Again, there is no choice here other than to address these artifacts programmatically, but unfortunately one of these artifacts is particularly problematic. More specifically, the first two weekday instances occur on a Wednesday and Friday, and are straight forward, the Saturday not so much. Remember, at the outset I mentioned that there was one set of days that could not actually be addressed with the interpolation approach adopted to correct for Sundays. Well here is the exception. If you have a moment, return to the very first figure in this report and have a look at Monday, October 17th (it is green). You will likely note that it does appear to have a greater magnitude in relation to the other green points who of course are positioned relative to their own respective red point. This is because–you guessed it–this particular Monday experienced a two-day data dump. That is, both Saturday, October 16 and Sunday, October 17, have 0 recorded instances and means that the same corrective strategy that was employed correcting the two-day holiday artifact must be adopted here. In other words, the value for Monday, October 17 must be split in thirds and forward-filled for both the Saturday and Sunday leaving a third remaining for that Monday, which was the data dump day. Have a closer look at the corrected values for October 16, 17, and 18 now. As well as the other corrected days in the series. Done.
In the previous case report I closed with highlighting in a very general way what this meant with respect to modeling, cross-validation and hyperparameter tuning and provided a visualization of what the difference between the uncorrected and corrected actuals looked like. Here I do the same, providing the ground truth that all data scientists and statisticians desire for developing more accurate models to explain a process or predict what might be expected in the future. Below I have provided a visualization of both the uncorrected and corrected series, so readers can see tremendous volality in the uncorrected data when evaluated against the corrected one. In addition, and because it is of importance, I have also provided a different look at what the uncorrected versus corrected view of this data looks like by plotting the uncorrected filter in red (±95CIs) against the corrected filter (±95CIs) in blue.

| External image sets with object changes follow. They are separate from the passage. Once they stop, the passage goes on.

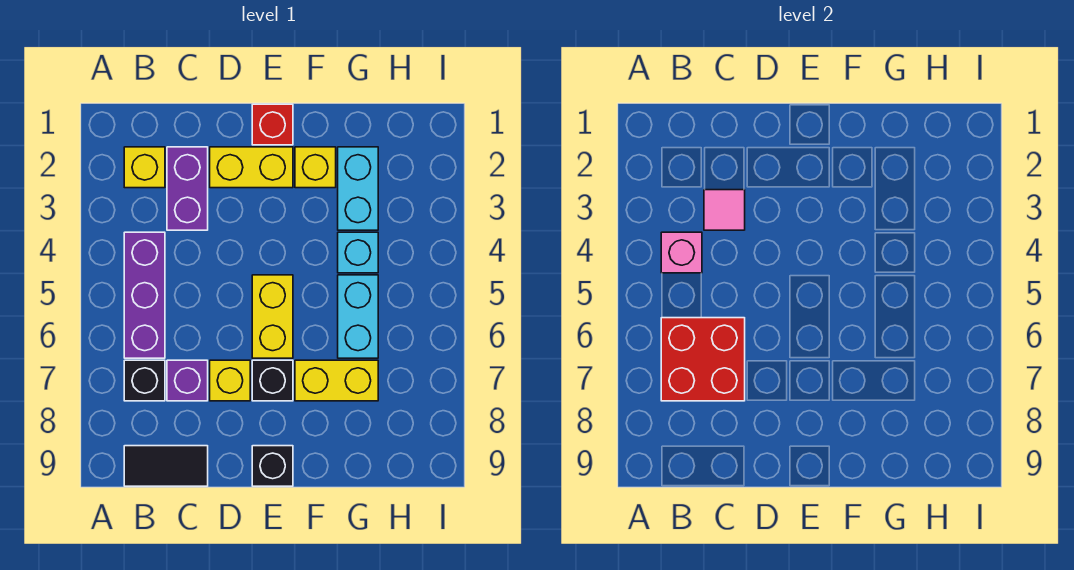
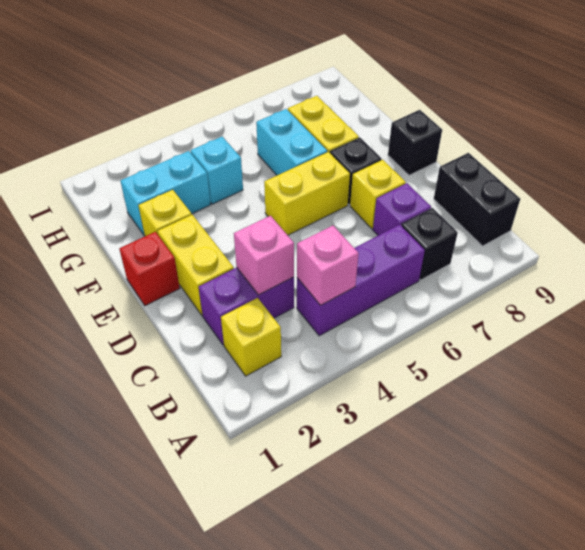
red 2x2 brick [661,318,745,401] -> none
black 1x2 tile [124,446,208,486] -> black 1x2 brick [434,153,520,246]
pink 1x1 tile [704,190,745,230] -> pink 1x1 brick [234,216,294,295]
cyan 1x2 brick [338,275,378,358] -> cyan 1x2 brick turned to [256,109,327,175]

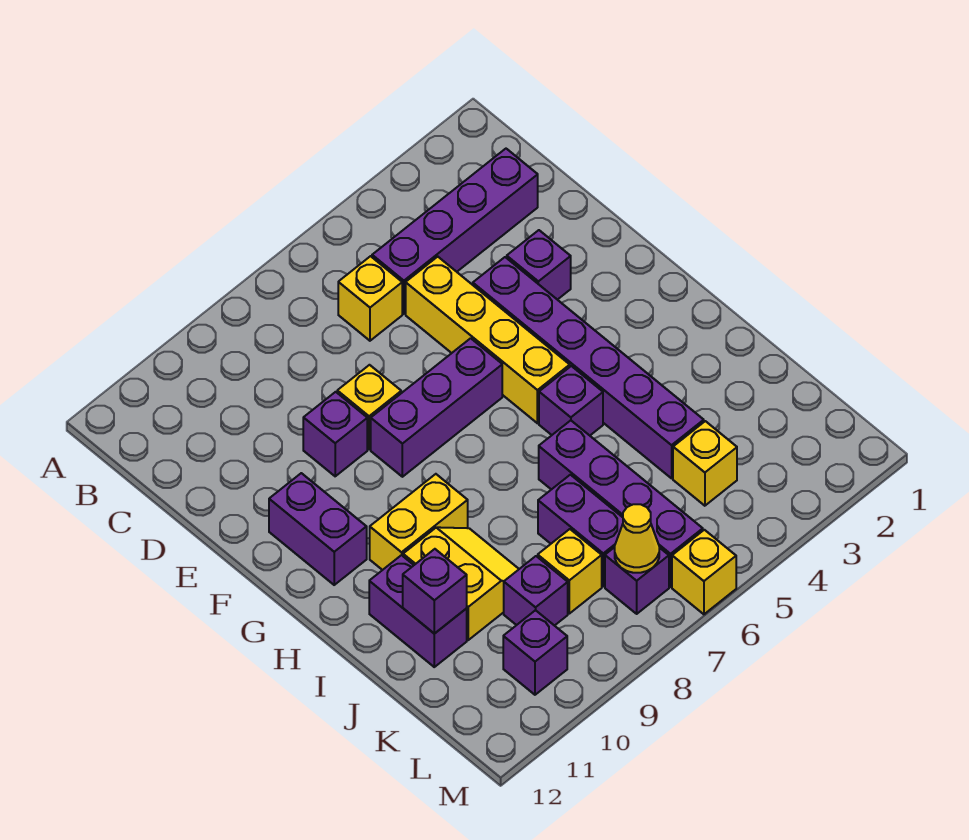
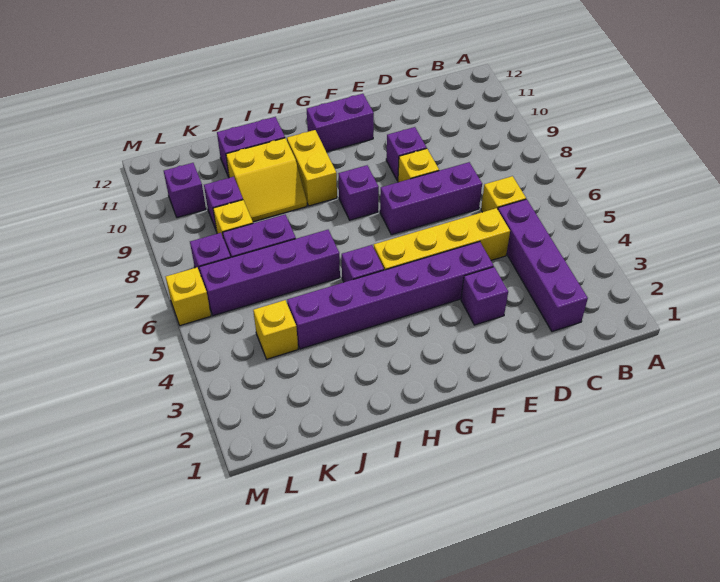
purple 1x3 brick [371,338,502,477] -> purple 1x3 brick turned to [380,162,482,235]
purple 1x1 brick [403,549,467,634] -> purple 1x1 brick moved to [338,165,379,220]
yellow 1x1 cone [615,504,659,573] -> none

To keep the y-axis looking reasonable here I have simply eliminated the portion of the uncorrected filter that extends well below 0.

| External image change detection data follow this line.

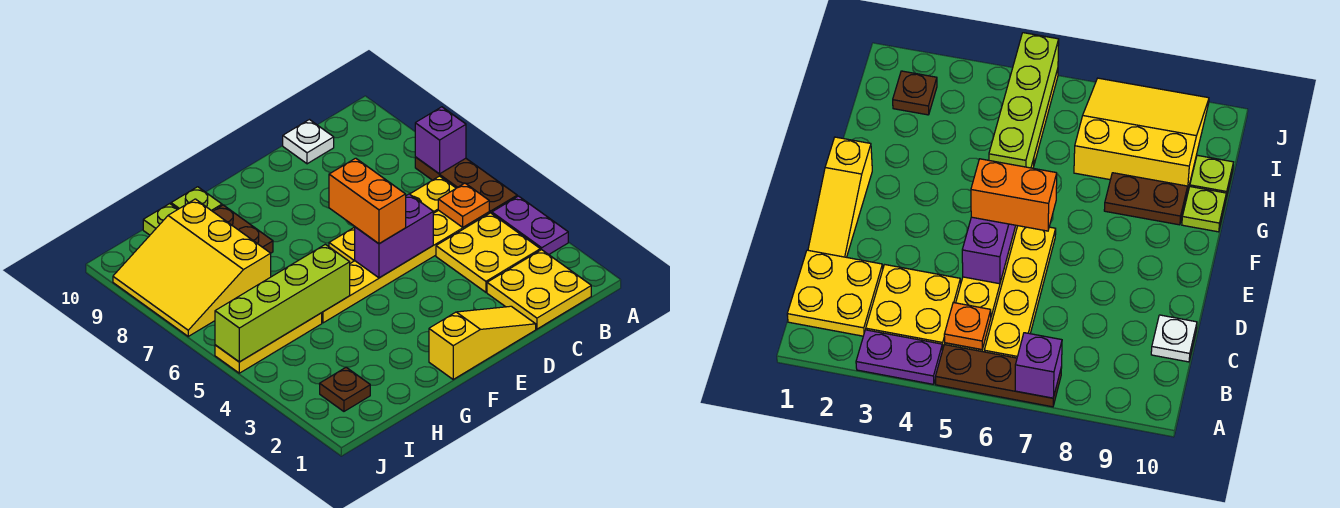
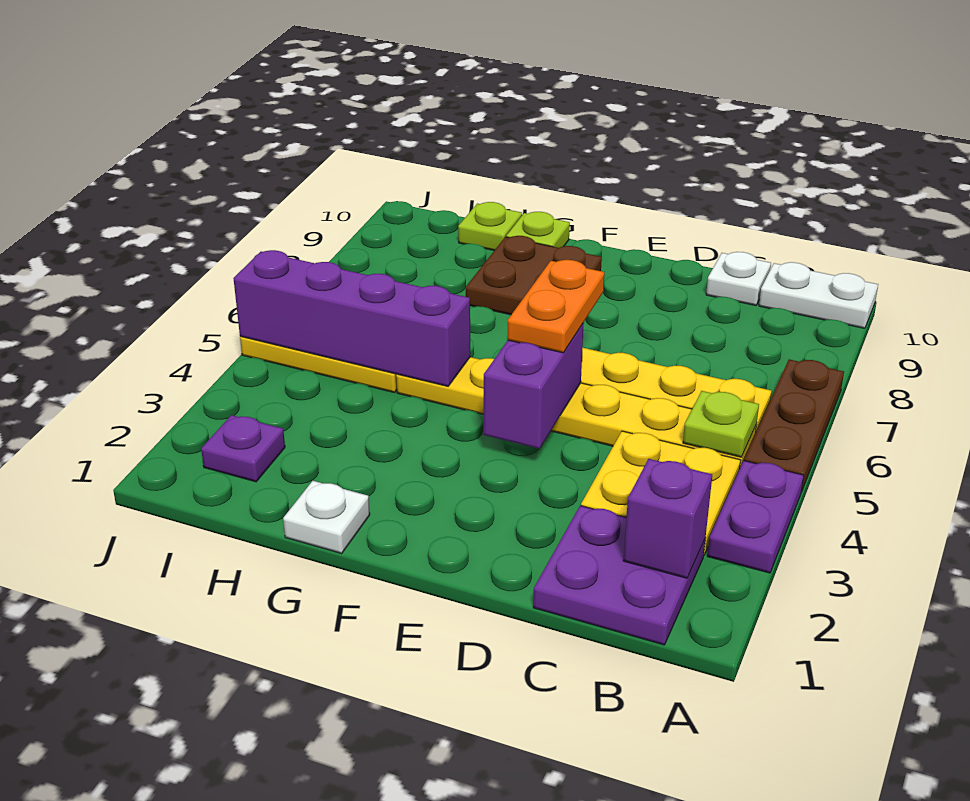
purple 1x1 brick [415,107,466,174] -> purple 1x1 brick moved to [623,459,712,578]
none -> white 1x2 plate [759,262,878,328]
yellow 2x2 plate [487,250,591,329] -> purple 2x2 plate [533,506,705,645]
orange 1x1 plate [438,183,489,227] -> lime 1x1 plate [683,391,759,457]
yellow 1x3 slope [429,306,536,379] -> none
purple 1x2 brick [355,194,433,278] -> purple 1x2 brick turned to [484,323,584,449]
orange 1x2 brick [329,158,406,244] -> orange 1x2 plate [507,260,604,353]
none -> white 1x1 plate [283,481,370,553]
lime 1x4 brick [215,244,350,362] -> purple 1x4 brick [233,250,470,386]
brown 1x2 plate [213,205,273,253] -> brown 2x2 plate [466,236,602,315]
yellow 3x3 slope [113,199,271,336] -> none
brown 1x1 plate [320,367,370,411] -> purple 1x1 plate [201,415,285,482]

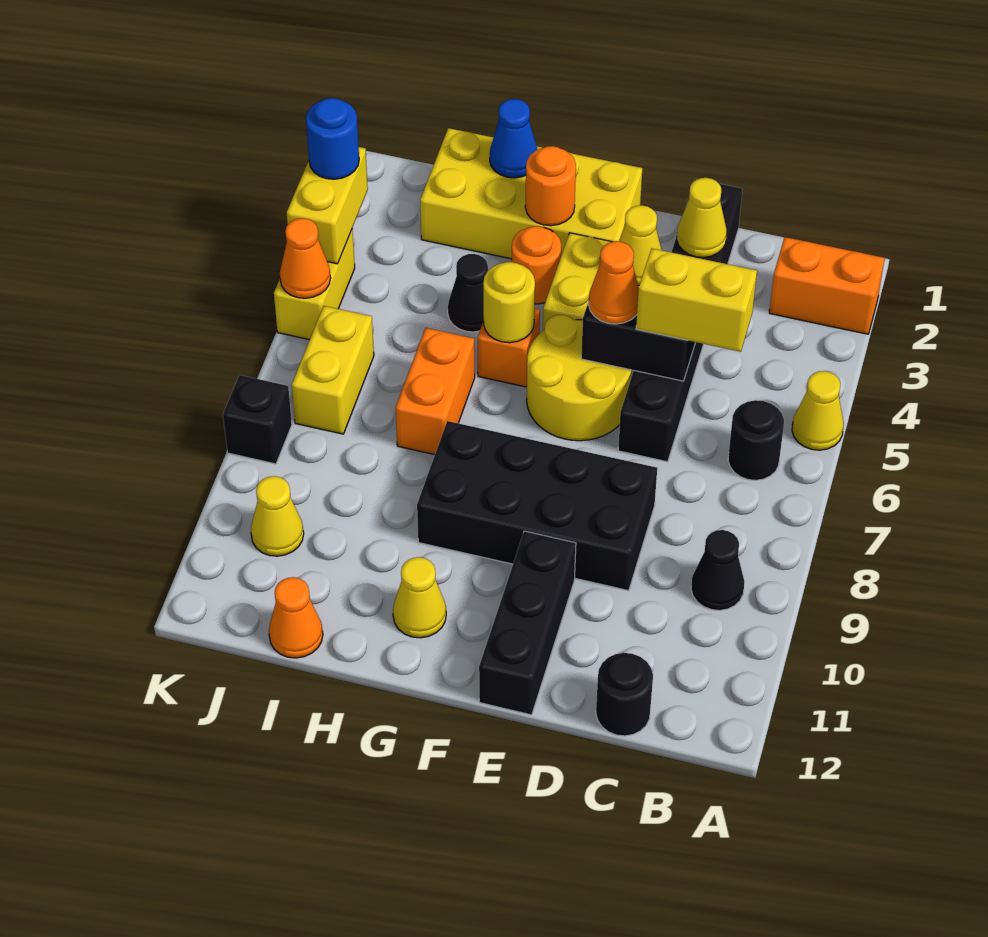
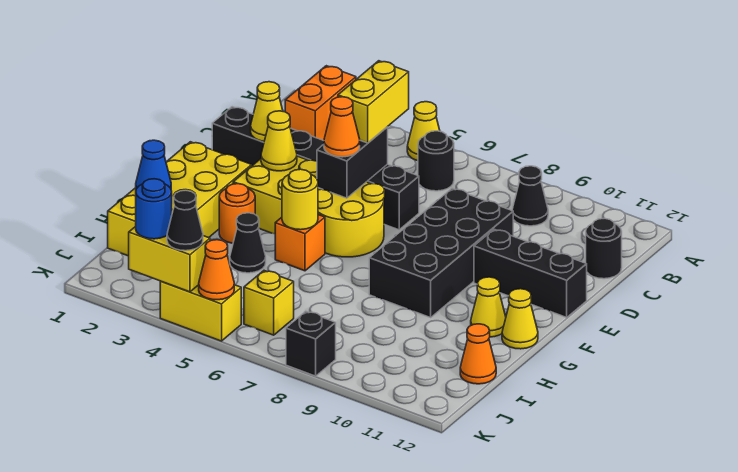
orange 1x1 round brick [525,146,576,226] -> none
orange 1x2 brick [396,328,475,455] -> none
yellow 1x2 brick [292,306,374,434] -> yellow 1x1 brick [244,271,294,335]
yellow 1x1 cone [251,476,304,556] -> yellow 1x1 cone moved to [502,289,538,349]
none -> black 1x1 cone [167,190,203,251]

The variation you will find in both these final plots are compelling evidence against the use of uncorrected COVID-19 incidence and mortality data in any model you may have already developed, are currently developing, or are considering developing moving forward. Unfortunately, there are simply too many artifacts nested within these data that require attention. In the third installment of this series of reports I present some new, and even more challenging artifacts that require these conditional interpolation algorithms to be tuned further. Hopefully I find the time over the next few days to share that with you.